I worried my teachers a little while I was growing up. I was a space cadet and a wallflower, content to spend all of class-time doodling and swatting away any attempts to engage my attention. I didn’t like talking to the other children, and I spent the entirety of group projects trying to convince my group members to make clay animations with me. My only saving grace was that my teachers recognized that I was more of a “creative” learner, and were willing to jump through hoops to make sure that I didn’t fall through the cracks.

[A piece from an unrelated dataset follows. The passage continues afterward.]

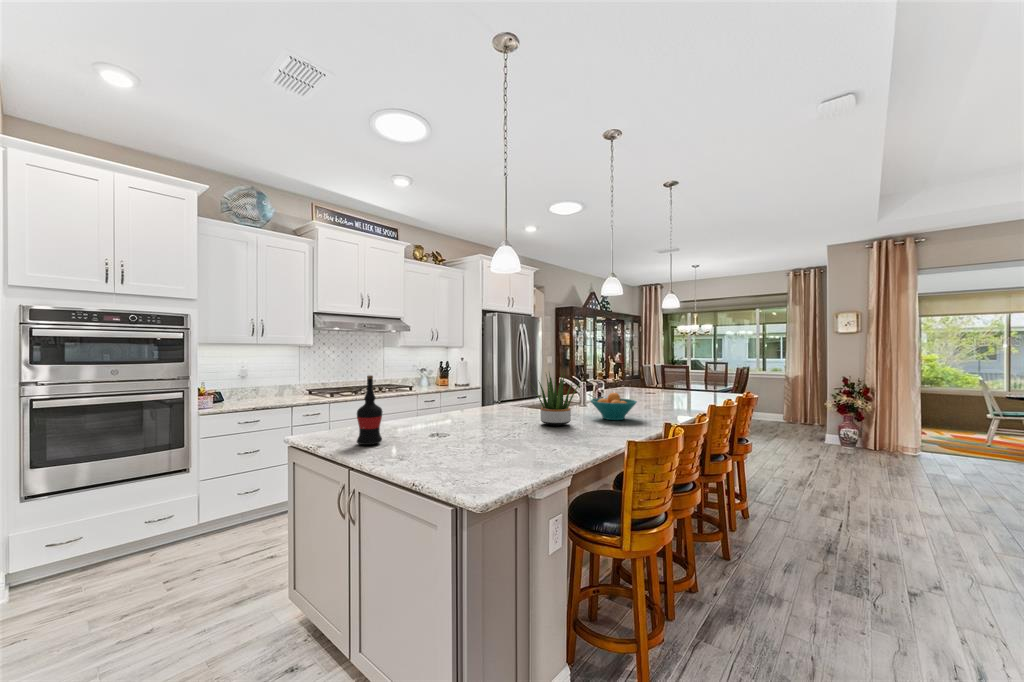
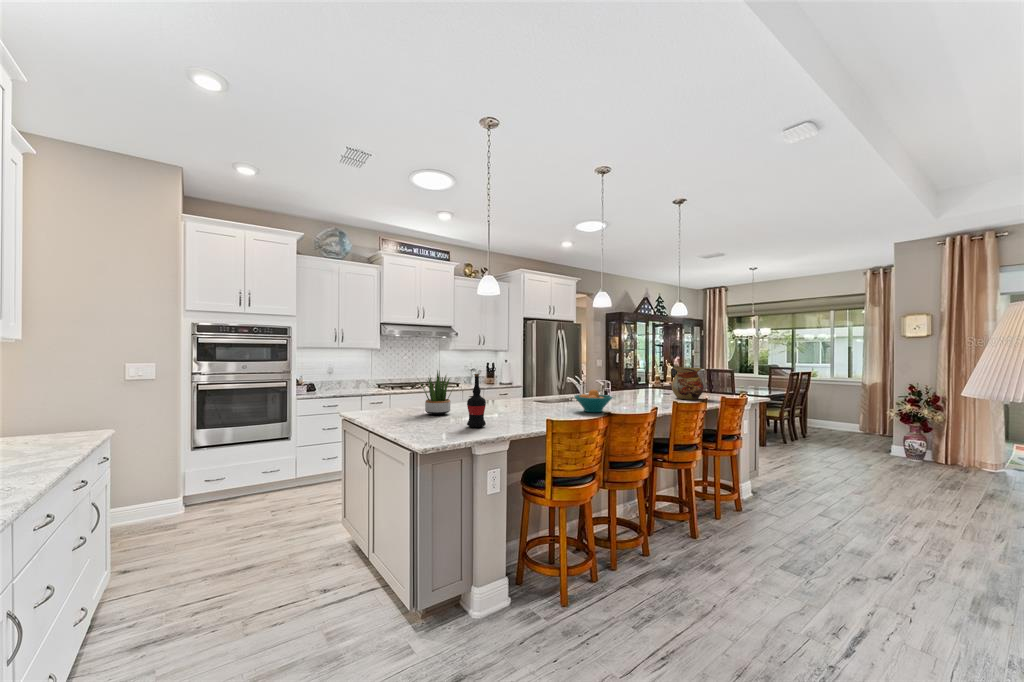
vase: none [661,364,695,399] -> present [672,367,704,400]
potted plant: present [530,373,582,426] -> present [420,371,453,415]
wine bottle: present [357,375,383,445] -> present [467,374,486,427]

Things got harder in high school. I went to a competitive public school geared towards math/science, and I disengaged immediately. I was terrible at rapidly synthesizing huge quantities of information and spitting it back out, and was frustrated by the lack of creativity in my science and math classes. I don’t want to vilify the education system or my teachers, but where do creativity and innovation fit in as we are acquiring knowledge and specialized skills? How do we reconcile the need to bestow knowledge while also making sure that there is room for critical thinking, creativity, and personal growth? It is important that children meet standards at a “normal” developmental rate, but how do we challenge them to think outside of the box, engage deeply and personally with the material, and have the courage to be wrong?
Creativity is crucial to the learning process, as is trial and error. Do you think the current education system rewards creativity? Or does it reward children who can learn in specific ways and penalize those who cannot? I’m not entirely sure myself what my opinion on this is, but let’s kick off the conversation.